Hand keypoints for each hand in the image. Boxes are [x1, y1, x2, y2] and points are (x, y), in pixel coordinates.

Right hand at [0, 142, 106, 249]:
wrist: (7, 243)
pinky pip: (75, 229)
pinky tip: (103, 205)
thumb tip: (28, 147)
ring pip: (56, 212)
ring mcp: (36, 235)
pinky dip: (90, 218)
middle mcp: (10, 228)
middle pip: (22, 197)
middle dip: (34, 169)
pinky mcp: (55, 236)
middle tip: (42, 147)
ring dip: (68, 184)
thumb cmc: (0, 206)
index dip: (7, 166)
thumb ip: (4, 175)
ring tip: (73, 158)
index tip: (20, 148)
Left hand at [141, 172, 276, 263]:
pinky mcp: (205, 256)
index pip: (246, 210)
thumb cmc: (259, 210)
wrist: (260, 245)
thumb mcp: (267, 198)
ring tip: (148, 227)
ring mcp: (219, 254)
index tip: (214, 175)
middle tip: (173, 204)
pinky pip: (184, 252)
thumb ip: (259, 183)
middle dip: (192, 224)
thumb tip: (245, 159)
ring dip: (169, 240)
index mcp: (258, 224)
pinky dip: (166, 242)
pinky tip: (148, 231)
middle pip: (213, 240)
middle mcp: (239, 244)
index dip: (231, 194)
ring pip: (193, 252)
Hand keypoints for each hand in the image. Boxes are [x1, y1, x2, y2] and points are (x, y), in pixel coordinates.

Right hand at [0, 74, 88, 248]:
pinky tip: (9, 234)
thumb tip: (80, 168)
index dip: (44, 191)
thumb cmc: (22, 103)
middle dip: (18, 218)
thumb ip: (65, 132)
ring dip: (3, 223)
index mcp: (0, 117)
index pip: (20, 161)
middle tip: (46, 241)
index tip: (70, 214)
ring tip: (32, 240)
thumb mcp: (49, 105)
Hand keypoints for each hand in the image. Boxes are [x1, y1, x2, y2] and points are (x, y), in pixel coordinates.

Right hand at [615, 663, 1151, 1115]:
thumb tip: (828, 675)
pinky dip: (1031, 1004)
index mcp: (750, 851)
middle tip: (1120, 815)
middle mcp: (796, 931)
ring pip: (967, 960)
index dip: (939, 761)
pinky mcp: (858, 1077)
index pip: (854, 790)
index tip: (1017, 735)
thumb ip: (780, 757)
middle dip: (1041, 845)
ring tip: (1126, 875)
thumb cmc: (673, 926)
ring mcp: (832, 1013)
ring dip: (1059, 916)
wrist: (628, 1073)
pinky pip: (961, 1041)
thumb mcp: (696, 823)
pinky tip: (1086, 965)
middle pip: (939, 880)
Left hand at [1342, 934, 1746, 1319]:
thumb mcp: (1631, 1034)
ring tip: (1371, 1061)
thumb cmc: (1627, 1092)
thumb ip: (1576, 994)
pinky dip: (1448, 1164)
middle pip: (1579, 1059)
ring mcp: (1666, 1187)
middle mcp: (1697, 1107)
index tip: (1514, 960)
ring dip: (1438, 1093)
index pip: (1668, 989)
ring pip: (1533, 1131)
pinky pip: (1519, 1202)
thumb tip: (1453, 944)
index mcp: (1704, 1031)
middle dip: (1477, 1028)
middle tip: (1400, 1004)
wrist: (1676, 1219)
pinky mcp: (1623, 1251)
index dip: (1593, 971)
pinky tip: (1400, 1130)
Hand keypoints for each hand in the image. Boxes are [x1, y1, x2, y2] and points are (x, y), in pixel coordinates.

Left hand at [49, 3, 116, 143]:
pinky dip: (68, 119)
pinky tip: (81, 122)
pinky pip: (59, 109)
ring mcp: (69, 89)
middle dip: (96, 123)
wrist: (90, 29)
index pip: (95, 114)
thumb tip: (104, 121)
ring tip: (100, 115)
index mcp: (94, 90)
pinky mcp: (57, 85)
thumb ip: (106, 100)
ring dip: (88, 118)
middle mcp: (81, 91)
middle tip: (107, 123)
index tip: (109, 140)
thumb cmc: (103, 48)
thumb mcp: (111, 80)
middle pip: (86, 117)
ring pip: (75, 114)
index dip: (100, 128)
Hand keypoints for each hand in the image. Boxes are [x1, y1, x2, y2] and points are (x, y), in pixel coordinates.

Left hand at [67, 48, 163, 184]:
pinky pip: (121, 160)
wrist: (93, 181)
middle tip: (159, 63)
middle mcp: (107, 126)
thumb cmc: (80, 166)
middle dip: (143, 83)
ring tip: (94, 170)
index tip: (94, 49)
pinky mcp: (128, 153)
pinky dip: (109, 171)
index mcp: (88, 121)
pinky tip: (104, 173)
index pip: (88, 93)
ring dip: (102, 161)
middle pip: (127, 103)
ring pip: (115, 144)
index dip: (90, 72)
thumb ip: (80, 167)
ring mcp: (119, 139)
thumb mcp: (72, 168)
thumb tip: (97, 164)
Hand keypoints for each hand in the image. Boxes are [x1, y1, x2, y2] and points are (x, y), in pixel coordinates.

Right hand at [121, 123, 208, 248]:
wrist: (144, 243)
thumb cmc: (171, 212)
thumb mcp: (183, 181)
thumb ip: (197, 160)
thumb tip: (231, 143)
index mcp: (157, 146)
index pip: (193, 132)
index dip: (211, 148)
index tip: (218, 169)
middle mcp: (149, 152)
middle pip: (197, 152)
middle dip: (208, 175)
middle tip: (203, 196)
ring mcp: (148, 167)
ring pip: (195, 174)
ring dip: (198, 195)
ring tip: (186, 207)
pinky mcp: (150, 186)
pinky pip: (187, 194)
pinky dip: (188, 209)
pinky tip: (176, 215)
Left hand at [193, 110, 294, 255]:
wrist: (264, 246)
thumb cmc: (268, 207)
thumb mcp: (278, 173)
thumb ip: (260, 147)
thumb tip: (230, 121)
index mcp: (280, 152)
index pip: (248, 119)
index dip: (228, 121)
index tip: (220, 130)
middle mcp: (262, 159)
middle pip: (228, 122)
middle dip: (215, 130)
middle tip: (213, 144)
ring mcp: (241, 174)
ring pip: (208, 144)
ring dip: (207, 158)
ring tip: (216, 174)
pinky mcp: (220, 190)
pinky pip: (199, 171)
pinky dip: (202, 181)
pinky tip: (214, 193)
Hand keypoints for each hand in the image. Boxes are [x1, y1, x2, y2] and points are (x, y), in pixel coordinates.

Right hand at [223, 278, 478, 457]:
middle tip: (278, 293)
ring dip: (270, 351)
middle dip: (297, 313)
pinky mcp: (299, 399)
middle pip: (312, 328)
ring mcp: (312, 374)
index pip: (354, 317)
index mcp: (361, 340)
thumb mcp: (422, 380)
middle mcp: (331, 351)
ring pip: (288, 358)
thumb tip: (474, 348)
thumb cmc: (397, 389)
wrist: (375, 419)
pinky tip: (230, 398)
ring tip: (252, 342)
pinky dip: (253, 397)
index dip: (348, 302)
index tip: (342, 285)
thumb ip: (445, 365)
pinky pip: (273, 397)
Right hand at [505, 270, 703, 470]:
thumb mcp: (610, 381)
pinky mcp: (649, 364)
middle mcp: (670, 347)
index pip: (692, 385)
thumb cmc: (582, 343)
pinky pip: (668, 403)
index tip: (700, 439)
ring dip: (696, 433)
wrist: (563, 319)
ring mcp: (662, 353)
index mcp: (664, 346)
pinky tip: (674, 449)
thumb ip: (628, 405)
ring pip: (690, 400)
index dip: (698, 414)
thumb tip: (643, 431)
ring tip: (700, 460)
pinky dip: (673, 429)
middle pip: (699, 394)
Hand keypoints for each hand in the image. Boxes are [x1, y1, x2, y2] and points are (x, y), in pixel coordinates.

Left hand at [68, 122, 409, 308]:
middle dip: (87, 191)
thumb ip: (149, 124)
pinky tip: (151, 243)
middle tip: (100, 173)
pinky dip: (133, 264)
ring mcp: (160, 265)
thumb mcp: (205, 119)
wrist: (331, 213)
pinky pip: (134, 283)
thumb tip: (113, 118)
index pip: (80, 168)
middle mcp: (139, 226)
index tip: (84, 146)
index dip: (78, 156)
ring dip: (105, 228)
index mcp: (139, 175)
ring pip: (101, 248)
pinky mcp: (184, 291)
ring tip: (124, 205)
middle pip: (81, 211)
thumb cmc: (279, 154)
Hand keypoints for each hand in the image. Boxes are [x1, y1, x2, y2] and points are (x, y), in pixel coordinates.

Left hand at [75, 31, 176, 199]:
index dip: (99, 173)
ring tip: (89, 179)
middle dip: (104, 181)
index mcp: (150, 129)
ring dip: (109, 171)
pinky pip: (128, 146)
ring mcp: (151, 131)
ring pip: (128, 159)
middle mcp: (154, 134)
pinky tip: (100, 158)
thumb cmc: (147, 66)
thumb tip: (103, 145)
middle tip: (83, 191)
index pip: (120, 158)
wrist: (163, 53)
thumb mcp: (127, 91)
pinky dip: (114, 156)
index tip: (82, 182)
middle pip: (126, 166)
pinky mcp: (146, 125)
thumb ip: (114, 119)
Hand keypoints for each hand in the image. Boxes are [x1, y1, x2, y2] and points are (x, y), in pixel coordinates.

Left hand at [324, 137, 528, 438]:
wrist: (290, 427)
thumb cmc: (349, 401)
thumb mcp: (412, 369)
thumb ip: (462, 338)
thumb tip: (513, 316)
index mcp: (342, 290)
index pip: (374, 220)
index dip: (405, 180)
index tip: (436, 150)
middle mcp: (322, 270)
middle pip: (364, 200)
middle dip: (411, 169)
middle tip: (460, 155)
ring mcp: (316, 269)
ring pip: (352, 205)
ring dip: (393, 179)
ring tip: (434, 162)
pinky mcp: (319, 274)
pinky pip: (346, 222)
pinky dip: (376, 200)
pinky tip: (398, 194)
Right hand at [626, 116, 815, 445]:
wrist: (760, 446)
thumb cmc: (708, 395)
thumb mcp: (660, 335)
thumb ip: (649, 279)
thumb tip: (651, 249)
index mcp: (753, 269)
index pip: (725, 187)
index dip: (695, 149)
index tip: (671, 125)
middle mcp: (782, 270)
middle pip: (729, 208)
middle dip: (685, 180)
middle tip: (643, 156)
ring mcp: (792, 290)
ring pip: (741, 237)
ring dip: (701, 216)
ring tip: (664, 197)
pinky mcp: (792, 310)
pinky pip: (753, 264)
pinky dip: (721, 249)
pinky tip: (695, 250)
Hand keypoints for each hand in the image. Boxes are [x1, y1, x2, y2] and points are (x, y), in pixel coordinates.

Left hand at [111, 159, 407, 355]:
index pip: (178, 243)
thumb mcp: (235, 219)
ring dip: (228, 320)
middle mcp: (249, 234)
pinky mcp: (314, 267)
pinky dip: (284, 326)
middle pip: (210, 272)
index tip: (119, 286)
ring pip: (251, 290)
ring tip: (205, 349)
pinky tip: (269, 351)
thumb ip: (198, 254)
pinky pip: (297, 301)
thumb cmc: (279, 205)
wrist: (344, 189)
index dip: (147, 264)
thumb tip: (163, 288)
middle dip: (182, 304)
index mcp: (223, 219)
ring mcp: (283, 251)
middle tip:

**Problem details:**
Reprint exactly the lines above that start at the one with "middle tip: (460, 155)" and end at the one with "middle tip: (643, 156)", keeping both and adding none.

**Response to the exercise:**
middle tip: (460, 155)
ring mcp: (316, 269)
ring pip: (352, 205)
ring dip: (393, 179)
ring tip: (434, 162)
pinky mcp: (319, 274)
pinky pip: (346, 222)
pinky dip: (376, 200)
pinky tip: (398, 194)
Right hand at [626, 116, 815, 445]:
wrist: (760, 446)
thumb cmc: (708, 395)
thumb mcp: (660, 335)
thumb ip: (649, 279)
thumb tip: (651, 249)
index mcp: (753, 269)
index pip: (725, 187)
index dip: (695, 149)
index tip: (671, 125)
middle mcp: (782, 270)
middle pip: (729, 208)
middle dip: (685, 180)
middle tip: (643, 156)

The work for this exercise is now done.